Wyżąć, ale wyrznąć
W polszczyźnie występują obok siebie dwa podobne brzmieniowo czasowniki: wyżąć i wyrznąć. Warto zapamiętać, co dokładnie oznaczają, jakie przyjmują formy osobowe i jak się je zapisuje, łatwo bowiem o popełnienie błędu.
Czasownik wyżąć ma podwójną definicję: 1. ‘wycisnąć wodę z czegoś mokrego’, 2. ‘skosić coś’ (np. zboże).
Z jednej więc strony mówimy i piszemy wyżąć bieliznę, wyżąć gąbkę, wyżąć wodę z przemoczonej koszuli, z drugiej – wyżąć łan pszenicy, wyżąć trawę (np. kosą, sierpem).
Warto jednak mieć na uwadze to, że ta sama forma bezokolicznika ( wyżąć) występuje wyłącznie wtedy, gdy mowa o czasowniku dokonanym. Kiedy chcemy utworzyć jego odpowiednik niedokonany, wówczas w znaczeniu ‘wyciskać’ wchodzi w grę słowo wyżymać, a w znaczeniu ‘wycinać kosą’ – wyżynać.
Również w czasie przyszłym pojawiają się odmienne formy osobowe (pierwsze zawierają przyrostek - m-, drugie przyrostek - n-). Mówi się: wyżmę, wyżmiesz, wyżmie, wyżmiemy, wyżmiecie, wyżmą (np. bieliznę), ale: wyżnę, wyżniesz, wyżnę, wyżniemy, wyżniecie, wyżną (np. zboże).

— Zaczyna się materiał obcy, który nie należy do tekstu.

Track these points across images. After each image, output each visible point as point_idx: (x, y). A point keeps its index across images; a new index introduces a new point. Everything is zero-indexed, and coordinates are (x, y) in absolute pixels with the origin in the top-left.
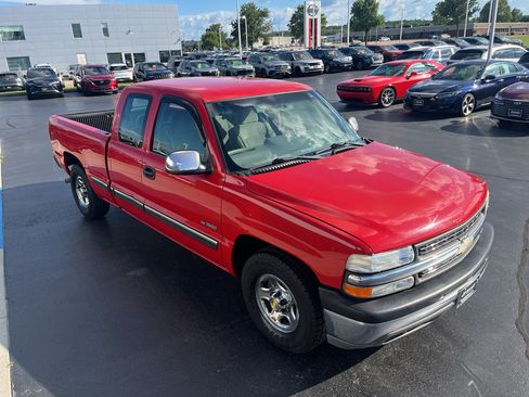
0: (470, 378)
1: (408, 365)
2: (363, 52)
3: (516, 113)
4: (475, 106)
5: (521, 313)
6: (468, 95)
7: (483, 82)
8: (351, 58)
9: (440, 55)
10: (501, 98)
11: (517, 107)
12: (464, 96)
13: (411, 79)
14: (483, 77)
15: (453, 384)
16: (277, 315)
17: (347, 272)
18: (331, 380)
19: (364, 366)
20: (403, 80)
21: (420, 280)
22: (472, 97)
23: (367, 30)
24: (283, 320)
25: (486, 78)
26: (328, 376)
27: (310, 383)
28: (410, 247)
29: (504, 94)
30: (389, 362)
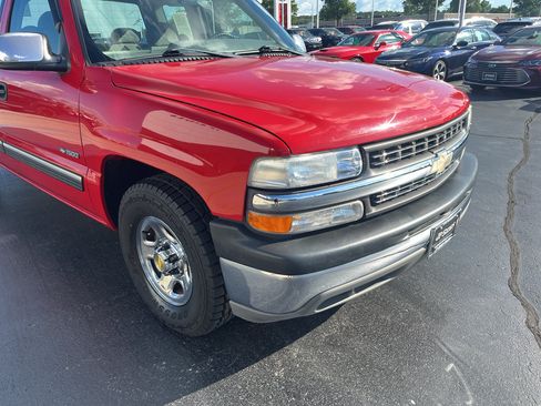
0: (449, 360)
1: (359, 345)
2: (333, 33)
3: (491, 77)
4: (447, 74)
5: (515, 272)
6: (440, 62)
7: (455, 48)
8: (320, 39)
9: (410, 30)
10: (474, 62)
11: (491, 70)
12: (435, 64)
13: (380, 50)
14: (455, 44)
15: (426, 369)
16: (167, 281)
17: (250, 191)
18: (240, 374)
19: (295, 350)
20: (372, 51)
21: (374, 210)
22: (443, 65)
23: (339, 18)
24: (177, 288)
25: (459, 44)
26: (238, 367)
27: (208, 380)
28: (356, 150)
29: (477, 57)
30: (332, 343)
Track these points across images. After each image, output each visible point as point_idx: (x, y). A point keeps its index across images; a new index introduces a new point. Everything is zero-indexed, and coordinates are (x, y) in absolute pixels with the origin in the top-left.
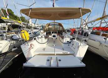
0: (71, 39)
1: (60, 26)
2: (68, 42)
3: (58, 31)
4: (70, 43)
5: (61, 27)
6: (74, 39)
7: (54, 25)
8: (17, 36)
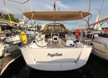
0: (74, 42)
1: (62, 27)
2: (71, 45)
3: (60, 33)
4: (73, 46)
5: (63, 29)
6: (78, 41)
7: (55, 26)
8: (11, 39)
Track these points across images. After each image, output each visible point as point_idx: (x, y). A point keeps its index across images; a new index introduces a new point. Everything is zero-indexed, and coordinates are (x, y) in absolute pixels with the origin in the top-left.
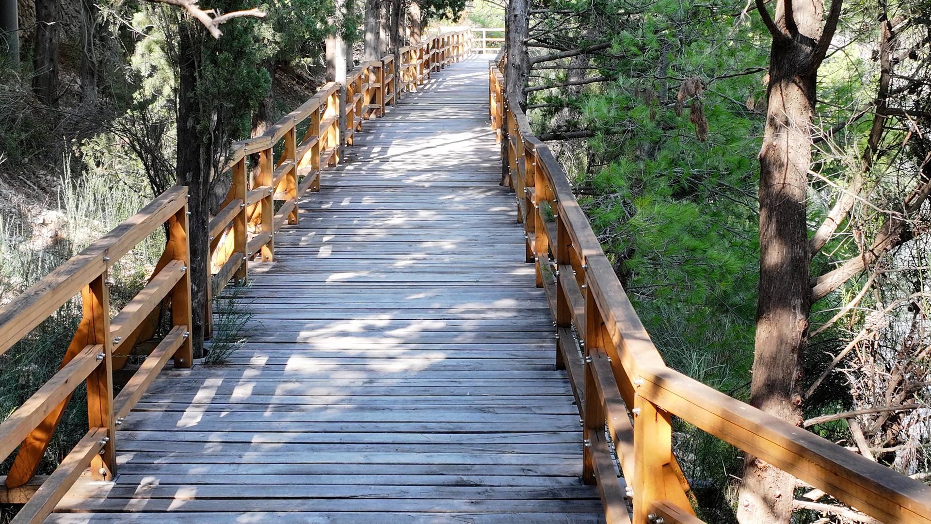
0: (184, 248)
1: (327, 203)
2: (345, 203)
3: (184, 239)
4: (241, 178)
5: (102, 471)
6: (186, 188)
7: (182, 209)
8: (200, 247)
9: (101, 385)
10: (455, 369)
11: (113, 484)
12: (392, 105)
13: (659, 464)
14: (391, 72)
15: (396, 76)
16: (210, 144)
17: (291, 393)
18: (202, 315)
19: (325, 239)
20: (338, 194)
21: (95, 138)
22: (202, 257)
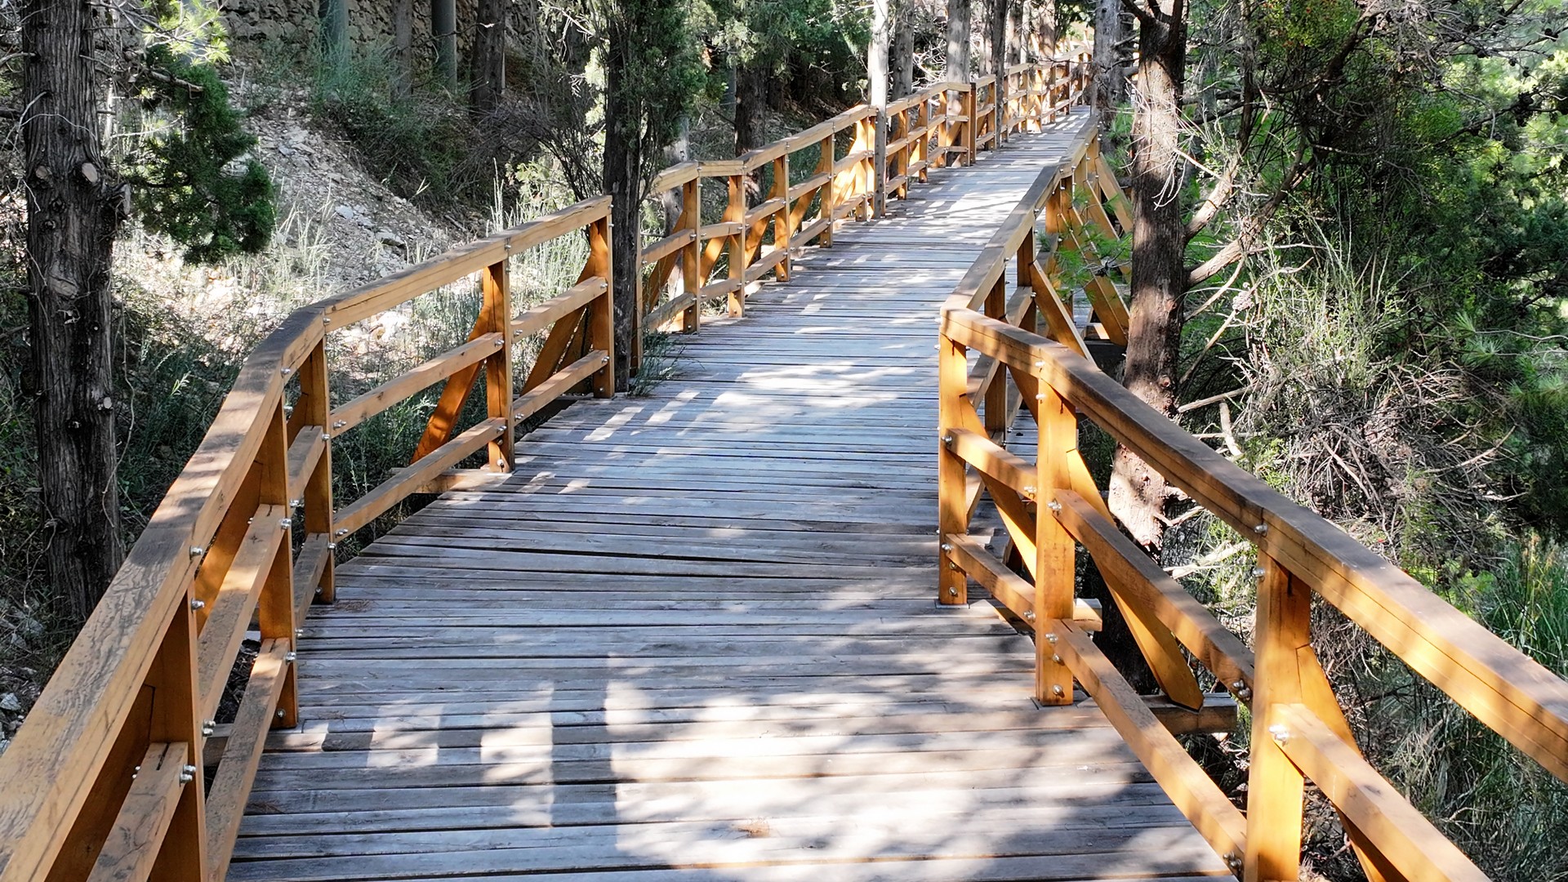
0: (607, 264)
1: (836, 260)
2: (861, 260)
3: (606, 254)
4: (693, 203)
5: (500, 462)
6: (610, 198)
7: (604, 220)
8: (626, 267)
9: (500, 374)
10: (902, 406)
11: (510, 475)
12: (992, 150)
13: (956, 395)
14: (990, 101)
15: (999, 107)
16: (638, 150)
17: (712, 420)
18: (628, 344)
19: (817, 297)
20: (855, 251)
21: (533, 164)
22: (629, 278)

W czasie teraźniejszym i w trybie rozkazującym dzieje się podobnie ( wyżymam, wyżymamy, wyżmij, wyżmijcie bieliznę oraz wyżynam, wyżynamy, wyżnij, wyżnijcie zboże).
Jeśli chodzi o czas przeszły, różnic nie ma ( wyżął mokry podkoszulek, wyżęła mokrą koszulkę oraz wyżął zboże, wyżęła zboże).

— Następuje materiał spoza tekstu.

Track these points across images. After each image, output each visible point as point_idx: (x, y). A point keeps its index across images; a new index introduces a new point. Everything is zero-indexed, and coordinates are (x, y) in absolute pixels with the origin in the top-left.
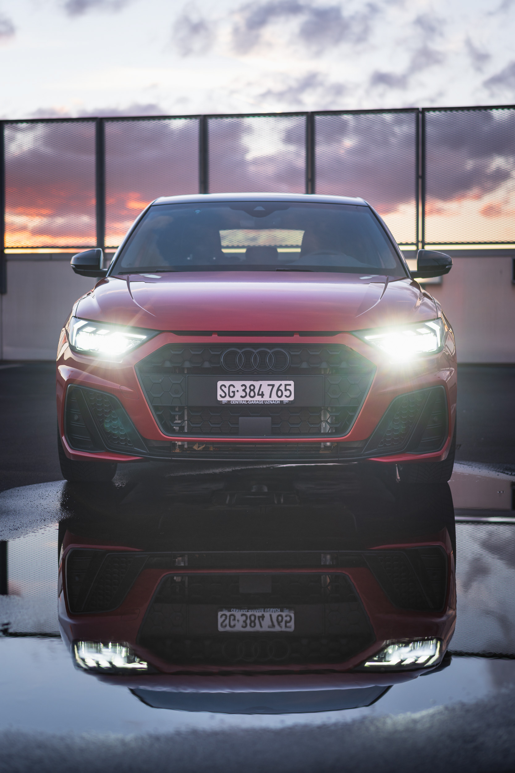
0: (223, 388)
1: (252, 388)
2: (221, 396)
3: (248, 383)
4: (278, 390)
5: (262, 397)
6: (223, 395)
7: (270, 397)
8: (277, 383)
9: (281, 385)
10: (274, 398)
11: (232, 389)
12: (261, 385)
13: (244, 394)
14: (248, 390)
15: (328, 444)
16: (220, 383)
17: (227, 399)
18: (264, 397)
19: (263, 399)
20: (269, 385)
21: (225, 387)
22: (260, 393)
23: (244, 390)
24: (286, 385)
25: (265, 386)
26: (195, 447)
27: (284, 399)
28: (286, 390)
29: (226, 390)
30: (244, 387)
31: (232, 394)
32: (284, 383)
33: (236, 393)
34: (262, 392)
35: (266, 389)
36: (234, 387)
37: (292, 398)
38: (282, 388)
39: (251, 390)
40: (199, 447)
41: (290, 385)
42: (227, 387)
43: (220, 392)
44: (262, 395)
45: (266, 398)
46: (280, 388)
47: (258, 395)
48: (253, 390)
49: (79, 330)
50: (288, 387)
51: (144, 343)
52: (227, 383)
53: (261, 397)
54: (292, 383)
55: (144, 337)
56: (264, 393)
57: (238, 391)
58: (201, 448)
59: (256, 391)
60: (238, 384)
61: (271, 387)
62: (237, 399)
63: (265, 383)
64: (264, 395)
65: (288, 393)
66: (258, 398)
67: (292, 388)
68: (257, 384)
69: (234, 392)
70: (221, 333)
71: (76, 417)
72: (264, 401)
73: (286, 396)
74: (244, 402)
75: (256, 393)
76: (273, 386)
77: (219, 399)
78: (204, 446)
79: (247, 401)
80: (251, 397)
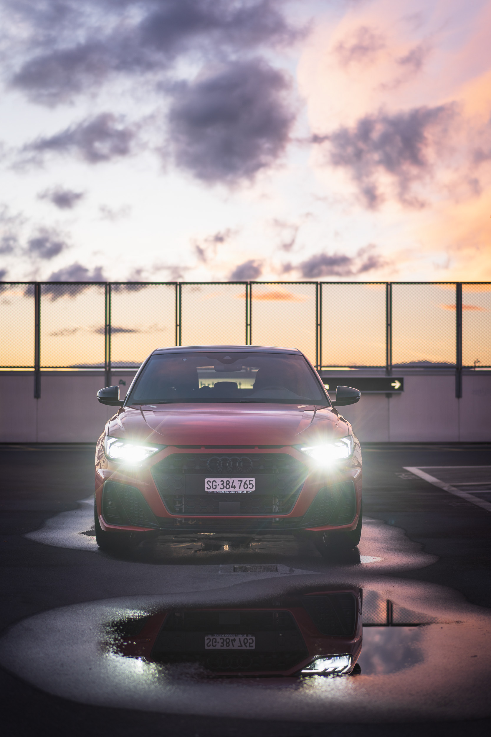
0: (209, 483)
1: (228, 482)
2: (207, 488)
3: (225, 480)
4: (245, 484)
5: (234, 489)
6: (209, 487)
7: (240, 488)
8: (244, 480)
9: (247, 481)
10: (242, 489)
11: (214, 483)
12: (233, 481)
13: (222, 487)
14: (225, 484)
15: (277, 519)
16: (207, 480)
17: (212, 490)
18: (235, 488)
19: (235, 490)
20: (239, 481)
21: (210, 482)
22: (233, 486)
23: (222, 484)
24: (250, 481)
25: (236, 481)
26: (190, 522)
27: (248, 489)
28: (250, 484)
29: (211, 484)
30: (222, 482)
31: (214, 487)
32: (248, 479)
33: (217, 486)
34: (234, 485)
35: (237, 484)
36: (216, 482)
37: (254, 489)
38: (248, 483)
39: (227, 484)
40: (192, 522)
41: (253, 481)
42: (212, 482)
43: (206, 486)
44: (234, 487)
45: (237, 489)
46: (246, 483)
47: (232, 487)
48: (228, 484)
49: (111, 444)
50: (251, 482)
51: (156, 453)
52: (211, 480)
53: (233, 488)
54: (254, 479)
55: (156, 450)
56: (235, 486)
57: (218, 485)
58: (193, 522)
59: (231, 485)
60: (219, 480)
61: (240, 482)
62: (218, 490)
63: (236, 480)
64: (235, 487)
65: (251, 486)
66: (231, 489)
67: (254, 483)
68: (231, 480)
69: (216, 485)
70: (207, 447)
71: (110, 503)
72: (236, 491)
73: (250, 488)
74: (222, 492)
75: (231, 486)
76: (241, 481)
77: (206, 490)
78: (195, 521)
79: (225, 491)
80: (227, 489)
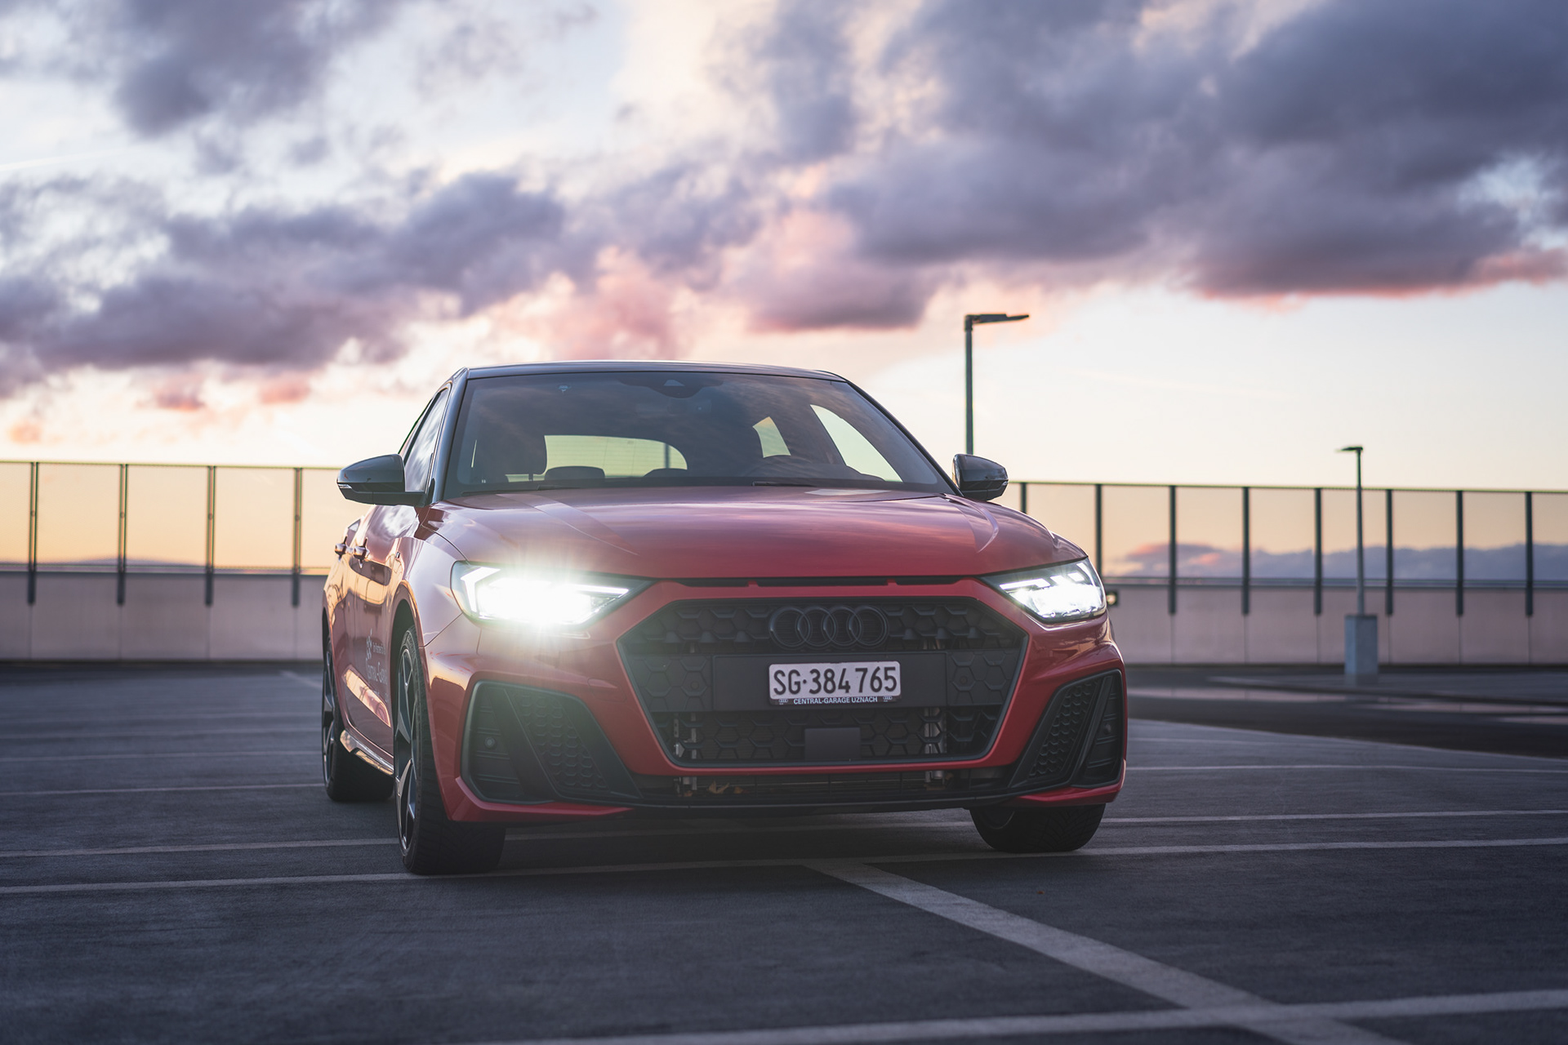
0: (779, 676)
1: (829, 675)
2: (776, 690)
3: (822, 667)
4: (874, 677)
5: (847, 692)
6: (780, 689)
7: (861, 691)
8: (871, 666)
9: (878, 669)
10: (868, 692)
11: (795, 678)
12: (844, 670)
13: (815, 687)
14: (822, 680)
15: (939, 774)
16: (773, 669)
17: (787, 695)
18: (850, 691)
19: (848, 695)
20: (857, 670)
21: (783, 675)
22: (844, 684)
23: (816, 680)
24: (887, 669)
25: (850, 670)
26: (712, 789)
27: (883, 693)
28: (887, 678)
29: (785, 681)
30: (815, 675)
31: (795, 688)
32: (883, 665)
33: (802, 685)
34: (847, 682)
35: (853, 678)
36: (798, 674)
37: (897, 692)
38: (881, 674)
39: (827, 680)
41: (893, 669)
42: (787, 674)
43: (773, 684)
44: (847, 688)
45: (854, 692)
46: (877, 675)
47: (841, 687)
48: (831, 679)
50: (890, 673)
51: (620, 605)
52: (787, 668)
53: (844, 691)
54: (896, 664)
55: (623, 591)
56: (850, 684)
57: (805, 682)
58: (721, 790)
59: (837, 680)
60: (805, 669)
61: (861, 673)
62: (805, 696)
63: (850, 667)
64: (849, 687)
65: (890, 684)
66: (839, 694)
67: (896, 674)
68: (837, 668)
69: (798, 683)
70: (764, 582)
71: (490, 743)
72: (850, 698)
73: (887, 688)
74: (816, 701)
75: (837, 684)
76: (865, 671)
77: (773, 696)
78: (727, 786)
79: (822, 699)
80: (827, 691)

Z czasownikiem wyrznąć (‘ zrobić w czymś zagłębienie, otwór ostrym narzędziem, wyciąć coś z całości’) jest prościej. Ponieważ już w bezokoliczniku występuje - n-, nie robi się zwykle błędów w formach osobowych czasu przyszłego i trybu rozkazującego. Mówi się wyrznę dziurę w desce oraz wyrznij dziurę w desce.
Zamiast wyrznąć można również powiedzieć wyrżnąć. Jest to słowo poprawne, a nawet częstsze.